Published: Wed, April 20, 2005 @ 12:00 a.m.



An Iraqi official said a soldier treated him badly at a checkpoint.

KNIGHT RIDDER NEWSPAPERS

BAGHDAD, Iraq -- An outraged Iraqi National Assembly demanded an apology from the U.S. government Tuesday for the rough treatment one assembly member said he received from an American soldier at a military checkpoint.

The rhetorical confrontation was another sign that relations between the two countries are trickier now that Iraq has a government of elected representatives who aren't necessarily favored or influenced by U.S. authorities or interests.

The 275-member assembly, which must pick government ministers and write a constitution, spent much of Tuesday expressing outrage over Fattah al-Sheikh's allegation and debating what demands to make of the U.S. government to redress the offense.

Al-Sheikh was shaken and crying as he struggled to tell the assembly that a U.S. soldier had manhandled him. The incident occurred at a checkpoint leading into the heavily fortified Green Zone, the central Baghdad compound where the assembly meets, he said.

"I was dragged to the ground," said al-Sheikh, a member of a small party sympathetic to rebel Shiite Muslim cleric Muqtada al-Sadr. "There were cars beside mine at the checkpoint, but I was the only one who paid this price."

Al-Sheikh and witnesses said a soldier kicked his car, pulled him from the vehicle, grabbed him by the neck and handcuffed him. When he protested that he was a member of the assembly, a soldier scoffed at the group, al-Sheikh said.

The account ignited condemnations from a cross-section of the assembly.

"Let's ask ourselves," said Falah Shnaishel, of the United Iraqi Alliance, which won the largest number of seats in the Jan. 30 election. "Is this the democracy we've been hoping for? Is this the sovereignty that we talk to the masses about?"

U.S. investigation

The U.S. military said it was investigating the allegation. Meanwhile, Maj. Gen. William Webster, the commander of U.S. troops in Baghdad, "expressed his regret over the incident" to the assembly, said Robert Callahan, a spokesman for the U.S. Embassy in Baghdad.

Callahan said it was too early to know how the embassy would respond if Iraqi Prime Minister Ibrahim al-Jaafari sought a formal apology. He also said it was unclear whether the incident would damage U.S.-Iraqi relations.

= = = = = = =

• [What the task asks]
List every person named in the article, in order of first appearance.

= = = = = = =

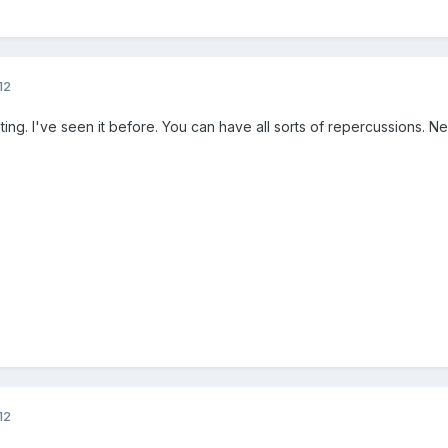
12
ting. I've seen it before. You can have all sorts of repercussions. N
12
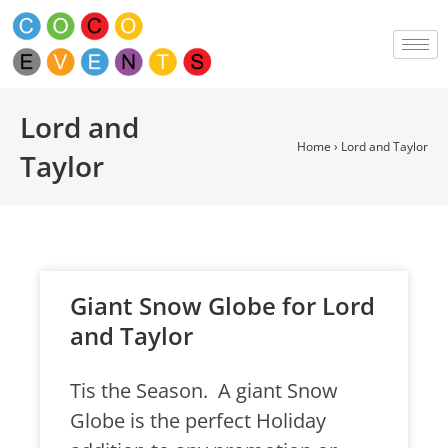
Lord and
Home
›
Lord and Taylor
Taylor
Giant Snow Globe for Lord
and Taylor
Tis the Season. A giant Snow
Globe is the perfect Holiday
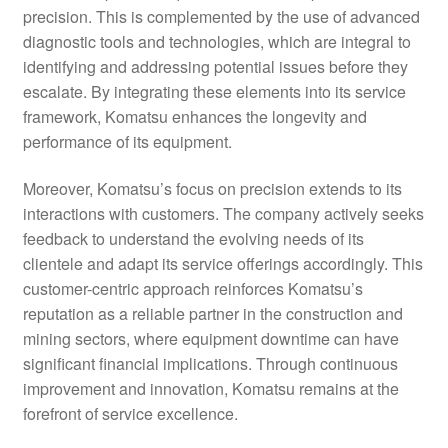
precision. This is complemented by the use of advanced
diagnostic tools and technologies, which are integral to
identifying and addressing potential issues before they
escalate. By integrating these elements into its service
framework, Komatsu enhances the longevity and
performance of its equipment.
Moreover, Komatsu’s focus on precision extends to its
interactions with customers. The company actively seeks
feedback to understand the evolving needs of its
clientele and adapt its service offerings accordingly. This
customer-centric approach reinforces Komatsu’s
reputation as a reliable partner in the construction and
mining sectors, where equipment downtime can have
significant financial implications. Through continuous
improvement and innovation, Komatsu remains at the
forefront of service excellence.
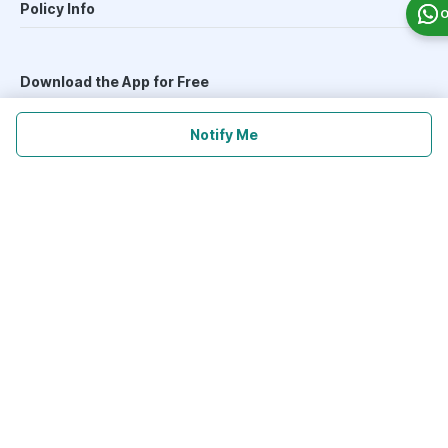
Policy Info
O
Download the App for Free
Notify Me
Follow Us On
Our Payment Partners
©
2026
PharmEasy. All Rights Reserved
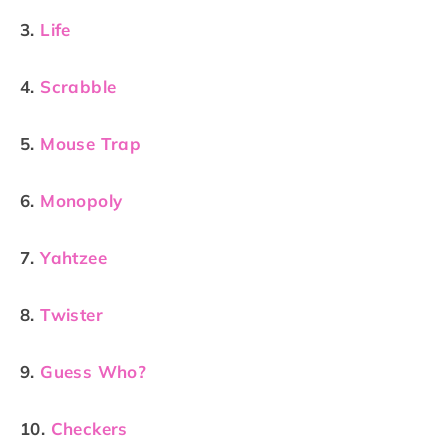
3.
Life
4.
Scrabble
5.
Mouse Trap
6.
Monopoly
7.
Yahtzee
8.
Twister
9.
Guess Who?
10.
Checkers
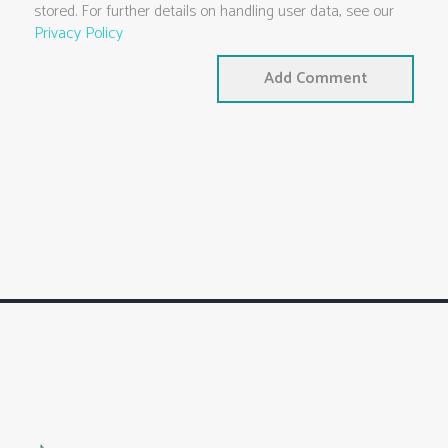
stored. For further details on handling user data, see our
Privacy Policy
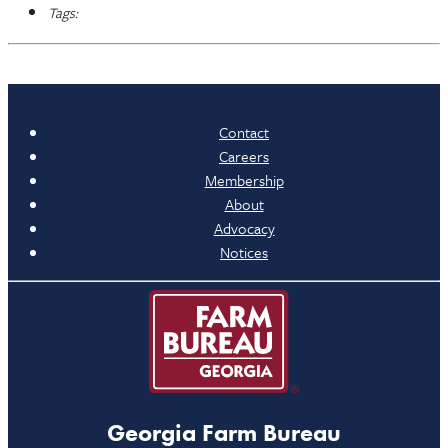
Tags:
Contact
Careers
Membership
About
Advocacy
Notices
Georgia Farm Bureau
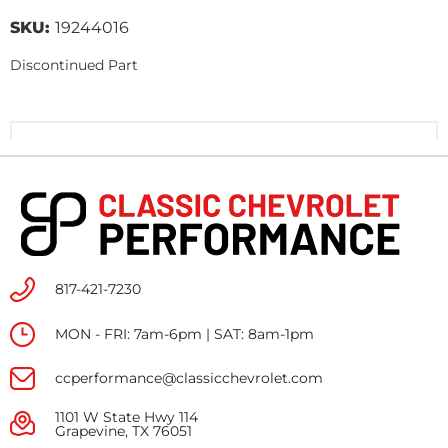
SKU:
19244016
Discontinued Part
817-421-7230
MON - FRI: 7am-6pm | SAT: 8am-1pm
ccperformance@classicchevrolet.com
1101 W State Hwy 114
Grapevine, TX 76051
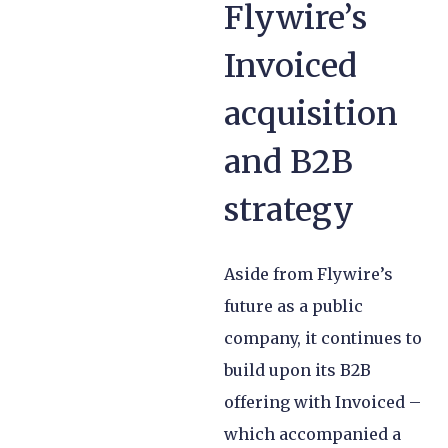
Flywire’s
Invoiced
acquisition
and B2B
strategy
Aside from Flywire’s
future as a public
company, it continues to
build upon its B2B
offering with Invoiced –
which accompanied a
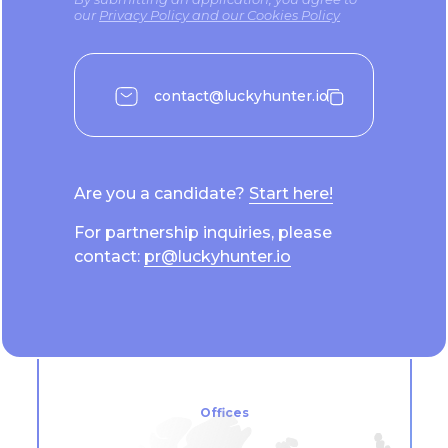
our
Privacy Policy and our Cookies Policy
contact@luckyhunter.io
Are you a candidate?
Start here!
For partnership inquiries, please
contact:
pr@luckyhunter.io
Offices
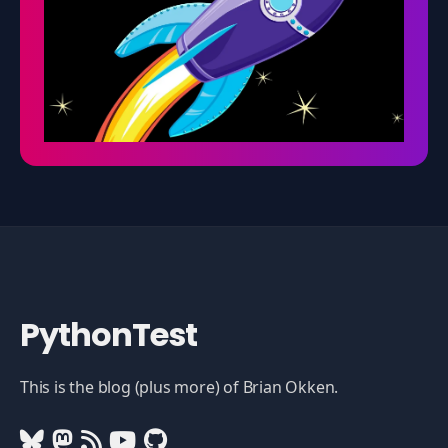
PythonTest
This is the blog (plus more) of Brian Okken.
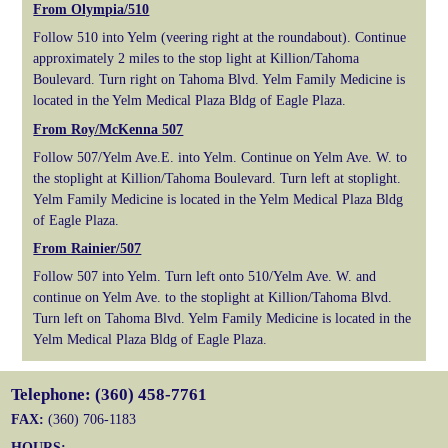
From Olympia/510
Follow 510 into Yelm (veering right at the roundabout). Continue
approximately 2 miles to the stop light at Killion/Tahoma
Boulevard. Turn right on Tahoma Blvd. Yelm Family Medicine is
located in the Yelm Medical Plaza Bldg of Eagle Plaza.
From Roy/McKenna 507
Follow 507/Yelm Ave.E. into Yelm. Continue on Yelm Ave. W. to
the stoplight at Killion/Tahoma Boulevard. Turn left at stoplight.
Yelm Family Medicine is located in the Yelm Medical Plaza Bldg
of Eagle Plaza.
From Rainier/507
Follow 507 into Yelm. Turn left onto 510/Yelm Ave. W. and
continue on Yelm Ave. to the stoplight at Killion/Tahoma Blvd.
Turn left on Tahoma Blvd. Yelm Family Medicine is located in the
Yelm Medical Plaza Bldg of Eagle Plaza.
Telephone: (360) 458-7761
FAX:
(360) 706-1183
HOURS:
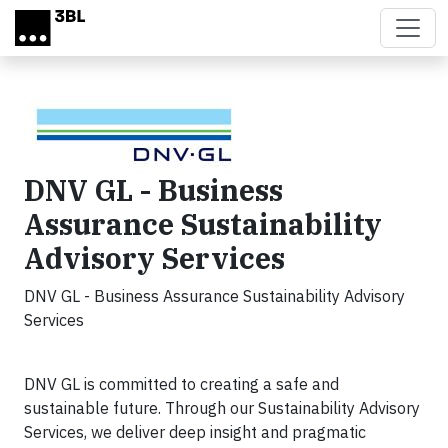
Skip to main content
DNV GL - Business
Assurance Sustainability
Advisory Services
DNV GL - Business Assurance Sustainability Advisory
Services
DNV GL is committed to creating a safe and
sustainable future. Through our Sustainability Advisory
Services, we deliver deep insight and pragmatic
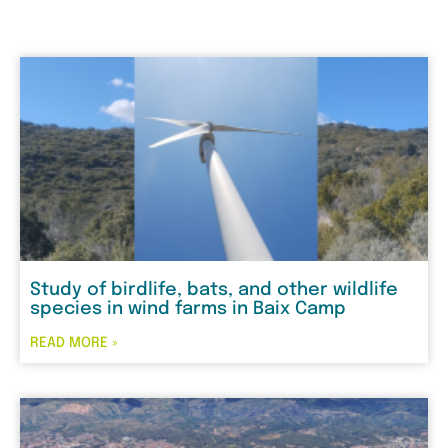
Study of birdlife, bats, and other wildlife
species in wind farms in Baix Camp
READ MORE »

= = = = = = =

• [Response area]
Fattah al-Sheikh
Muqtada al-Sadr
Falah Shnaishel
William Webster
Robert Callahan
Ibrahim al-Jaafari